Thirdly, the informal sector is excluded from these policy responses as they only target registered firms. Although this is not an unreasonable condition, we must acknowledge that there are close to 1.4 million persons employed by informal firms in the economy. These businesses typically rely on their own cash or funds from family and friends, all of which are expected to be constrained during this crisis. As they are unregistered, they are not only excluded from the financial system, they are also “invisible” to other incentives provided by the authorities. These firms might turn to unlawful moneylenders or shut down their businesses—potentially risking the employment of 1.4 million persons.

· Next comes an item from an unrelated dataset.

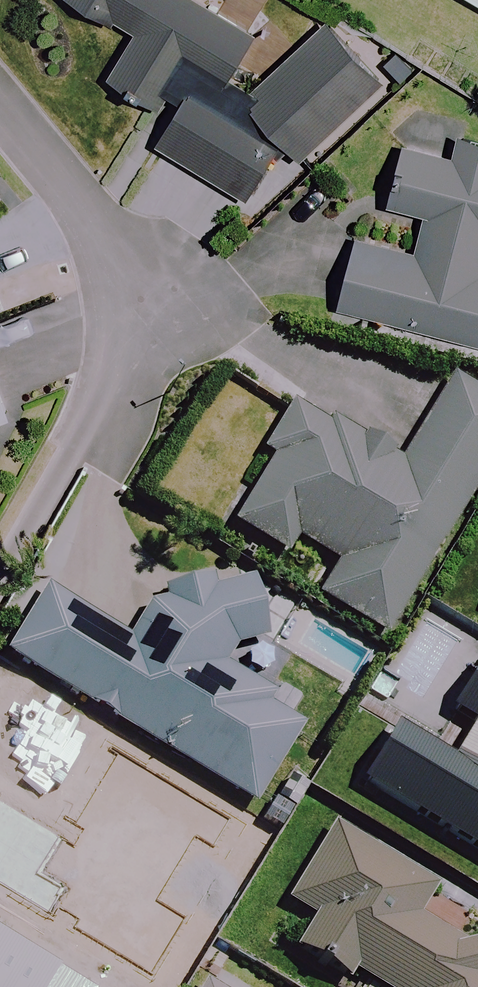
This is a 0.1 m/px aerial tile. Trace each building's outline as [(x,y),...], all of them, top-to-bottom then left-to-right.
[(253,37),(192,0),(72,0),(130,36),(106,76),(173,117),(154,147),(244,203),(277,148),(294,167),(384,89),(330,26),(252,93),(239,85),(228,77),(253,37)] [(415,214),(401,268),(349,254),(336,309),(477,345),(477,137),(409,119),(386,207),(415,214)] [(449,381),(398,466),(302,408),(230,527),(282,559),(294,539),(338,566),(319,597),(383,636),(477,480),(477,399),(449,381)] [(14,420),(0,383),(0,425),(14,420)] [(243,591),(188,587),(146,612),(128,642),(42,590),(2,655),(252,806),(299,728),(260,705),(266,695),(220,667),(232,646),(257,648),(259,622),(243,591)] [(477,666),(449,713),(472,727),(451,761),(394,727),(359,785),(477,857),(477,667),(477,666)] [(331,830),(287,903),(313,919),(293,953),(345,985),(351,974),(373,986),(477,986),(477,946),(466,949),(417,919),(433,892),(331,830)]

Finally, we need to seriously consider how employment can be guaranteed as stimulus targets the firms and SMEs that employ them. Loans and discounts help businesses smooth their costs temporarily, but they can never recover losses. In some countries, employment retention programs also include government commitments to cover labour costs, with the condition that workers are kept on the payroll. Singapore co-funds between 25% and 75% of local employee wages, Denmark covers 75%, while the United Kingdom covers up to 80%.
Conclusion
During this pandemic, most of the country’s policy responses to address difficulties faced by businesses, especially SMEs, have focused on extending credit facilities and favourable financing terms to help firms remain liquid. Malaysia’s monetary policy response has been swift and proactive to help the resiliency of businesses. But some will still fall through the cracks— businesses in the informal sector or those excluded from formal financial institutions will be vulnerable. Fiscal policy needs to step up and protect these businesses too. This will translate to a much more expansionary fiscal spending, as noted by many economists and one that is necessary to help minimise the negative economic implications of Covid-19.